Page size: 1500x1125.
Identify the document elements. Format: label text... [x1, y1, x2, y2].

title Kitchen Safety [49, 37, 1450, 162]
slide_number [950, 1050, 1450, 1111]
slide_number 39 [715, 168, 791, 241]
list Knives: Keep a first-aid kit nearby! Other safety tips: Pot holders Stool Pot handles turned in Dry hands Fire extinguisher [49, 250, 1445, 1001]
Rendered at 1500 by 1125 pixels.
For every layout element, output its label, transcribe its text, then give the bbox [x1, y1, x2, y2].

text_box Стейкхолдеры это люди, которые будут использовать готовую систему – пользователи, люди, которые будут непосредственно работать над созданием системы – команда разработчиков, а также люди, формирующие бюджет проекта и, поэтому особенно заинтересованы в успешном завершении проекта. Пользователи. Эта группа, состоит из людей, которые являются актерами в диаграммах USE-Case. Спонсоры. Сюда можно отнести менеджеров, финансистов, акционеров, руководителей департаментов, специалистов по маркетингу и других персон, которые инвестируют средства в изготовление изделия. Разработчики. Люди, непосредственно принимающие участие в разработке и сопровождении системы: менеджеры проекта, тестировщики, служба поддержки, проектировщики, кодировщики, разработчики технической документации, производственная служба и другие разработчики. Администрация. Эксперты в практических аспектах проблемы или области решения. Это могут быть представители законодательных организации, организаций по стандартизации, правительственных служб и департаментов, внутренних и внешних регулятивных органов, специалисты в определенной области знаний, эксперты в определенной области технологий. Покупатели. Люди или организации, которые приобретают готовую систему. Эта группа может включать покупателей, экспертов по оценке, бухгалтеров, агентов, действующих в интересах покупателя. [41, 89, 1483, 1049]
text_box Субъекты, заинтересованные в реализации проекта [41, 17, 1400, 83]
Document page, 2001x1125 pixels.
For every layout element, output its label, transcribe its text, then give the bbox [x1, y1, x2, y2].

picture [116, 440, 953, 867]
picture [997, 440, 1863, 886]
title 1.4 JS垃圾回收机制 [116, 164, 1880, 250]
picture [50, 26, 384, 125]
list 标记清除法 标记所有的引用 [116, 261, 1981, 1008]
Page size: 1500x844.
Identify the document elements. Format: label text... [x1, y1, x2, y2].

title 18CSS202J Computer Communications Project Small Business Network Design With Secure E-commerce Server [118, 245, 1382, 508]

────────────────────

Task directions: Write the material above out in full, exactly as it reads.

Response to this exercise:
Page size: 1500x1125.
Identify the document elements. Format: label text... [x1, y1, x2, y2].

title Kitchen Safety [49, 37, 1450, 162]
slide_number [950, 1050, 1450, 1111]
slide_number 39 [715, 168, 791, 241]
list Knives: Keep a first-aid kit nearby! Other safety tips: Pot holders Stool Pot handles turned in Dry hands Fire extinguisher [49, 250, 1445, 1001]
Rendered at 1500 by 1125 pixels.
For every layout element, output its label, transcribe its text, then give the bbox [x1, y1, x2, y2].

text_box Стейкхолдеры это люди, которые будут использовать готовую систему – пользователи, люди, которые будут непосредственно работать над созданием системы – команда разработчиков, а также люди, формирующие бюджет проекта и, поэтому особенно заинтересованы в успешном завершении проекта. Пользователи. Эта группа, состоит из людей, которые являются актерами в диаграммах USE-Case. Спонсоры. Сюда можно отнести менеджеров, финансистов, акционеров, руководителей департаментов, специалистов по маркетингу и других персон, которые инвестируют средства в изготовление изделия. Разработчики. Люди, непосредственно принимающие участие в разработке и сопровождении системы: менеджеры проекта, тестировщики, служба поддержки, проектировщики, кодировщики, разработчики технической документации, производственная служба и другие разработчики. Администрация. Эксперты в практических аспектах проблемы или области решения. Это могут быть представители законодательных организации, организаций по стандартизации, правительственных служб и департаментов, внутренних и внешних регулятивных органов, специалисты в определенной области знаний, эксперты в определенной области технологий. Покупатели. Люди или организации, которые приобретают готовую систему. Эта группа может включать покупателей, экспертов по оценке, бухгалтеров, агентов, действующих в интересах покупателя. [41, 89, 1483, 1049]
text_box Субъекты, заинтересованные в реализации проекта [41, 17, 1400, 83]
Document page, 2001x1125 pixels.
For every layout element, output its label, transcribe its text, then give the bbox [x1, y1, x2, y2].

picture [116, 440, 953, 867]
picture [997, 440, 1863, 886]
title 1.4 JS垃圾回收机制 [116, 164, 1880, 250]
picture [50, 26, 384, 125]
list 标记清除法 标记所有的引用 [116, 261, 1981, 1008]
Page size: 1500x844.
Identify the document elements. Format: label text... [x1, y1, x2, y2].

title 18CSS202J Computer Communications Project Small Business Network Design With Secure E-commerce Server [118, 245, 1382, 508]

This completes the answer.